Copy the lines of the material below word for word, starting at the line that contains "genus: Solidago" and ending at the line that contains "county / district: Augusta". Include both of those lines.

--- START RECORDS TO USE ---

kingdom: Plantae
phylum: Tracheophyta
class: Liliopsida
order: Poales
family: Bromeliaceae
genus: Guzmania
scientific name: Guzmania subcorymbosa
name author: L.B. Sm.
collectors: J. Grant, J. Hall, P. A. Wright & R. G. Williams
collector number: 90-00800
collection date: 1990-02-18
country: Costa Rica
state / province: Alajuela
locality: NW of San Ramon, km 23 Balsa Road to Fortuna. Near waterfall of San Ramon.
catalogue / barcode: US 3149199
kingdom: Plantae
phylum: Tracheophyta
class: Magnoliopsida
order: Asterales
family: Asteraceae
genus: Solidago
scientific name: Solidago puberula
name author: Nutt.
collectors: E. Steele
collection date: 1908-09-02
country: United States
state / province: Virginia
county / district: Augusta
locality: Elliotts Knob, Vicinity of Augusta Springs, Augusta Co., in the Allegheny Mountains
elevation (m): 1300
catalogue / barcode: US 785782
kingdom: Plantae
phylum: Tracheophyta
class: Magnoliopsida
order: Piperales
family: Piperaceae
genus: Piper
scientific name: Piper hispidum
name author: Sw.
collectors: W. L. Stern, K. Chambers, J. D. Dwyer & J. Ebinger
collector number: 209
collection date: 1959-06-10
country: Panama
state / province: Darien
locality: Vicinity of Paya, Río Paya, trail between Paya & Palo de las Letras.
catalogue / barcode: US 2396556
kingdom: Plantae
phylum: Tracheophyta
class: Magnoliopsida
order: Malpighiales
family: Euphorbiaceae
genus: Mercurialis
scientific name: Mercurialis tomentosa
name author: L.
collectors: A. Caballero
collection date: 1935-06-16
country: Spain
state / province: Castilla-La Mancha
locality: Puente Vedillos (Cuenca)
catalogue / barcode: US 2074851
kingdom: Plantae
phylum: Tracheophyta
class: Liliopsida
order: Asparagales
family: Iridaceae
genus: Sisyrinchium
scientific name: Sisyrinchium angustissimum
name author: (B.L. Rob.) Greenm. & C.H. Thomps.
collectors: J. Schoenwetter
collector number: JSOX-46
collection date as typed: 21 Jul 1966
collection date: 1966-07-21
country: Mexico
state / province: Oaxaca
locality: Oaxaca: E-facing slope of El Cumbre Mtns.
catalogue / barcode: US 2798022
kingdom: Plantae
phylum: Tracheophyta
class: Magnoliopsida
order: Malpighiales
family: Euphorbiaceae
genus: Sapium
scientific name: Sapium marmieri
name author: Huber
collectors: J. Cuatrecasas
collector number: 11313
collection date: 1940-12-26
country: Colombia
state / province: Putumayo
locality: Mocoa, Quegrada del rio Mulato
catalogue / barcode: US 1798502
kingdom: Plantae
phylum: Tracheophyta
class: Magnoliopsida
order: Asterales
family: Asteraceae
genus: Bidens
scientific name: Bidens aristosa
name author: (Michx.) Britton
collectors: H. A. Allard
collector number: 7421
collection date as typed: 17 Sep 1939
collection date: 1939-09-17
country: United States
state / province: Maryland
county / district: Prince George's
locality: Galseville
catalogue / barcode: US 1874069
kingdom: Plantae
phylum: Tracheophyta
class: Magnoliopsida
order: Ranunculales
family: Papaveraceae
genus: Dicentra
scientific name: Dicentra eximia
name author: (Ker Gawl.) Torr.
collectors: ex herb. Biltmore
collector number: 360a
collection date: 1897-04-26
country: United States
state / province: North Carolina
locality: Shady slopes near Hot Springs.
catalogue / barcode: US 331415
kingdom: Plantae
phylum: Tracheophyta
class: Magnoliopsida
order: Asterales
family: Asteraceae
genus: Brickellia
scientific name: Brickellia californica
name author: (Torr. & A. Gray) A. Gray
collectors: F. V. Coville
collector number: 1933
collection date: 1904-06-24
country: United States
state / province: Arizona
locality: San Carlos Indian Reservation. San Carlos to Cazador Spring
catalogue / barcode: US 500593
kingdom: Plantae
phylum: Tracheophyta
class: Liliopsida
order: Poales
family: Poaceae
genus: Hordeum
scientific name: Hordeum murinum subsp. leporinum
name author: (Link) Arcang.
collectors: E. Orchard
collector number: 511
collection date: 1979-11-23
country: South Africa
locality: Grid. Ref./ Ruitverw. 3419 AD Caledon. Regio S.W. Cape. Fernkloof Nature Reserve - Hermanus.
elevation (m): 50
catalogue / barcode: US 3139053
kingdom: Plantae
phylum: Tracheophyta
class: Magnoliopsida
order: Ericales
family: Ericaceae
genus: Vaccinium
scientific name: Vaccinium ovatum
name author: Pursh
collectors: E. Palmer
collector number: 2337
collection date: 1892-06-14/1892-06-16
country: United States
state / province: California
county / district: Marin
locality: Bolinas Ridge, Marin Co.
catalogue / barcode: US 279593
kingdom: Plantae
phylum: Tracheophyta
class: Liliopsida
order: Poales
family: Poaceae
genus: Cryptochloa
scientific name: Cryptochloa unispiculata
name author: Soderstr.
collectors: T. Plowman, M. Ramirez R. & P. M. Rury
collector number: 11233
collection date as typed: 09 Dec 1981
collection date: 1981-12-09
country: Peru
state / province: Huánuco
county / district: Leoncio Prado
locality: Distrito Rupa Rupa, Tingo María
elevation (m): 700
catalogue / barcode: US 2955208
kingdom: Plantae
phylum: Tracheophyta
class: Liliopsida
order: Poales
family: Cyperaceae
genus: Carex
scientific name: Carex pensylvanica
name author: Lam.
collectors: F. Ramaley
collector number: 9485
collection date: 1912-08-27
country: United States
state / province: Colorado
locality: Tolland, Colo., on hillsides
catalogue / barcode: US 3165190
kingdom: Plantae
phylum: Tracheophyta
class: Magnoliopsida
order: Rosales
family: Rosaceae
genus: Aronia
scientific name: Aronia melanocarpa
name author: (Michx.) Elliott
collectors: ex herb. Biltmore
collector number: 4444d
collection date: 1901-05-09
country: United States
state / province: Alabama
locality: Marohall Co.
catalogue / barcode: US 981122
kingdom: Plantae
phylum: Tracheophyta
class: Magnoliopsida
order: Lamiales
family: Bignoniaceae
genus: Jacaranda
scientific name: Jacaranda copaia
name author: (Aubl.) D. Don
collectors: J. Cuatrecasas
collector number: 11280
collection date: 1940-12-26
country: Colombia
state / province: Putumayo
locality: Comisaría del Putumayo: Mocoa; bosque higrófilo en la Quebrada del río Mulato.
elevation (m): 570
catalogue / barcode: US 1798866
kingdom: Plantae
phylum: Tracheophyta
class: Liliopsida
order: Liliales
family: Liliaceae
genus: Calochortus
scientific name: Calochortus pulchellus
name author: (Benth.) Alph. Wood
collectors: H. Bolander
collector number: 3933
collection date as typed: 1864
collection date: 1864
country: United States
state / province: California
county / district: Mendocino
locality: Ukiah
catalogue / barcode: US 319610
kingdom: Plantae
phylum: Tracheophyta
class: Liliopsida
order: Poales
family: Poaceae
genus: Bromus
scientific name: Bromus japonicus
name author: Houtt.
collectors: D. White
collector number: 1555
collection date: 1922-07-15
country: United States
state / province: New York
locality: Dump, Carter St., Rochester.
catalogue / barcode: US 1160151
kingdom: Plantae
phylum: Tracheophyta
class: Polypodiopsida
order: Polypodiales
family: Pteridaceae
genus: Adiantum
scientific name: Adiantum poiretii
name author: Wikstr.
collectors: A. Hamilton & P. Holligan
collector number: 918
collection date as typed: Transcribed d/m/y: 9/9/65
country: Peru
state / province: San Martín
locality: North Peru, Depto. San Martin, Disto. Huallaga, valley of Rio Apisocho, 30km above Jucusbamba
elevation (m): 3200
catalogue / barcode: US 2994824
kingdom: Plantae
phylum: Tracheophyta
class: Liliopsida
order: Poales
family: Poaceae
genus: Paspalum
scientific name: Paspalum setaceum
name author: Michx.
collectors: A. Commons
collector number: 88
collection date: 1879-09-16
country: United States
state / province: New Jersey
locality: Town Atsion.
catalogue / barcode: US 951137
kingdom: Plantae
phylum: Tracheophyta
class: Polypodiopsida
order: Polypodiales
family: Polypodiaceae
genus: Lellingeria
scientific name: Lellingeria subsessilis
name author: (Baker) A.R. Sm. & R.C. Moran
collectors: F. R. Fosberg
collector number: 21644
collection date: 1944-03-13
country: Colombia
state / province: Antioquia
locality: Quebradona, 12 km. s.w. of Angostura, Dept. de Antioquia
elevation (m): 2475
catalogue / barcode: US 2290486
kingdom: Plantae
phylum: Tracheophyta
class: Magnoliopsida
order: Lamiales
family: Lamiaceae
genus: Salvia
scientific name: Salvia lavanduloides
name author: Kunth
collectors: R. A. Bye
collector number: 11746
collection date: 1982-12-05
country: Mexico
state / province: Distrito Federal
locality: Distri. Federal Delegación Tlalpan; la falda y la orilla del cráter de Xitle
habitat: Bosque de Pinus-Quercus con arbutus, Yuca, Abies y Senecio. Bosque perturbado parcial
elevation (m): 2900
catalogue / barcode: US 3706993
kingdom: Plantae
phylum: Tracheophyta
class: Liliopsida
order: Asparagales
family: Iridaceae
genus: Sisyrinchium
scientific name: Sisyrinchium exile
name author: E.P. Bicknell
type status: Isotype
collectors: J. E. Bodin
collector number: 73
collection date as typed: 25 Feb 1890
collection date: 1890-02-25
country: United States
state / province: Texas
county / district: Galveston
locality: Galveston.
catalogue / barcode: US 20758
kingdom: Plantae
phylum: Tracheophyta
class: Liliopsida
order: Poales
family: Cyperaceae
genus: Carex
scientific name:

--- END RECORDS TO USE ---

__TASK RESPONSE__
genus: Solidago
scientific name: Solidago puberula
name author: Nutt.
collectors: E. Steele
collection date: 1908-09-02
country: United States
state / province: Virginia
county / district: Augusta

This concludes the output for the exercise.